[Dataset entries]

⟨

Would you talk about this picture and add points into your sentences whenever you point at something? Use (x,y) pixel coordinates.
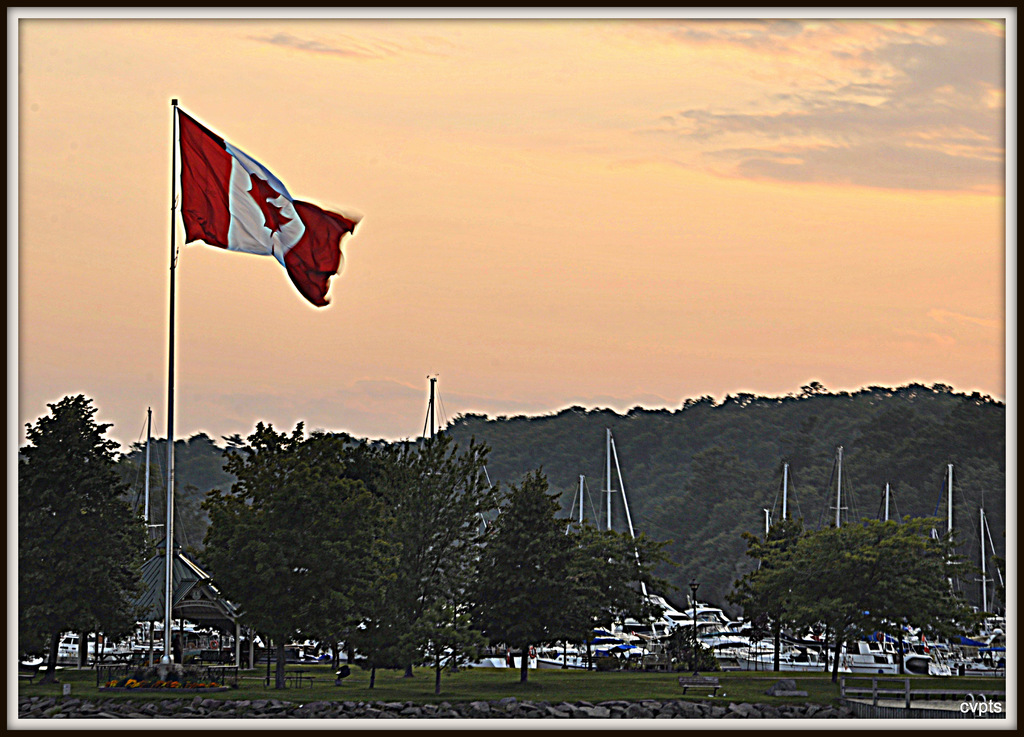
In this image we can see stones (681,710), wooden benches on the grass (453,680), trees (705,666), flag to the pole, ships (985,636), hills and the sky (677,275) with clouds (915,174) in the background (712,308). Here we can see the watermark (977,714) on the bottom right side of the image (966,700).
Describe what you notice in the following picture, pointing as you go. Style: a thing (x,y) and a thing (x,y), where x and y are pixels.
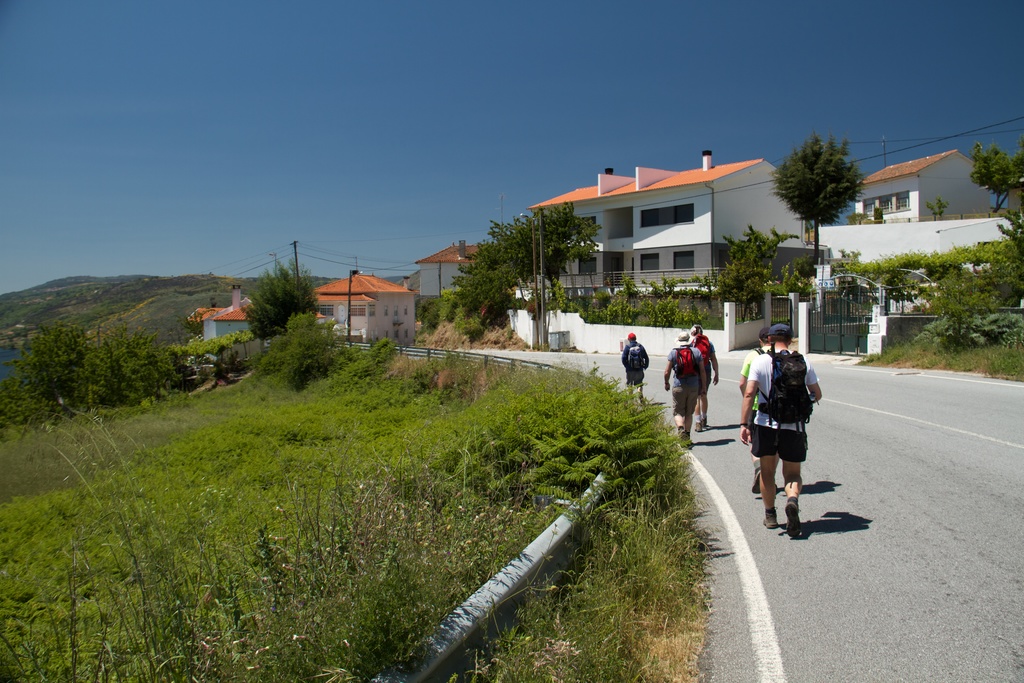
In the foreground of this picture (704,412), there are few men (795,458) walking on the ground (840,558). In the background (623,247), there are houses (638,253), trees (517,247), poles (540,269), railing (425,349), plants (325,419), mountains (147,297) and the sky (380,104).
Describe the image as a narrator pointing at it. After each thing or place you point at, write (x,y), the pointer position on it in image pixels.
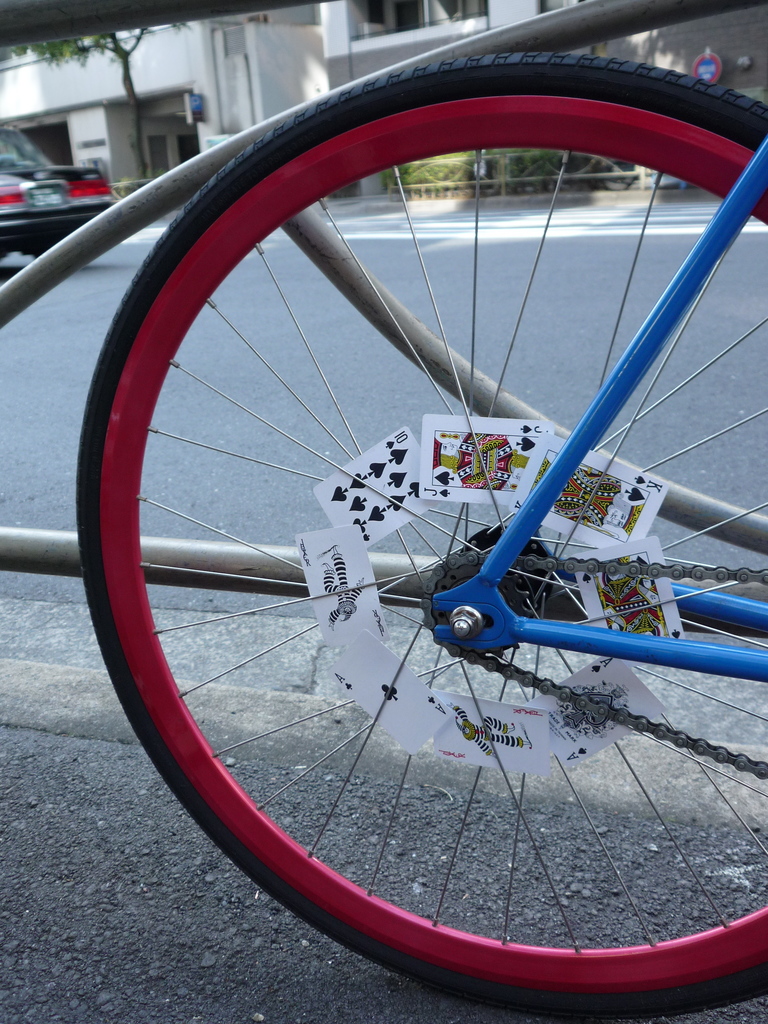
It is a cycle wheel (733,107) with the spokes (398,672), there are playing cards (636,517) in it. In the middle (455,545) there is the road (309,392), on the left side (83,174) a vehicle (83,174) is moving, there are buildings (160,83) at the top of an image (164,107).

⟩

→ PROMPT:
An exact copy of all the entries is required, and it must contain no pictures.

→ EXERCISE OUTPUT:
Would you talk about this picture and add points into your sentences whenever you point at something? Use (x,y) pixel coordinates.
In this image we can see stones (681,710), wooden benches on the grass (453,680), trees (705,666), flag to the pole, ships (985,636), hills and the sky (677,275) with clouds (915,174) in the background (712,308). Here we can see the watermark (977,714) on the bottom right side of the image (966,700).
Describe what you notice in the following picture, pointing as you go. Style: a thing (x,y) and a thing (x,y), where x and y are pixels.
In the foreground of this picture (704,412), there are few men (795,458) walking on the ground (840,558). In the background (623,247), there are houses (638,253), trees (517,247), poles (540,269), railing (425,349), plants (325,419), mountains (147,297) and the sky (380,104).
Describe the image as a narrator pointing at it. After each thing or place you point at, write (x,y), the pointer position on it in image pixels.
It is a cycle wheel (733,107) with the spokes (398,672), there are playing cards (636,517) in it. In the middle (455,545) there is the road (309,392), on the left side (83,174) a vehicle (83,174) is moving, there are buildings (160,83) at the top of an image (164,107).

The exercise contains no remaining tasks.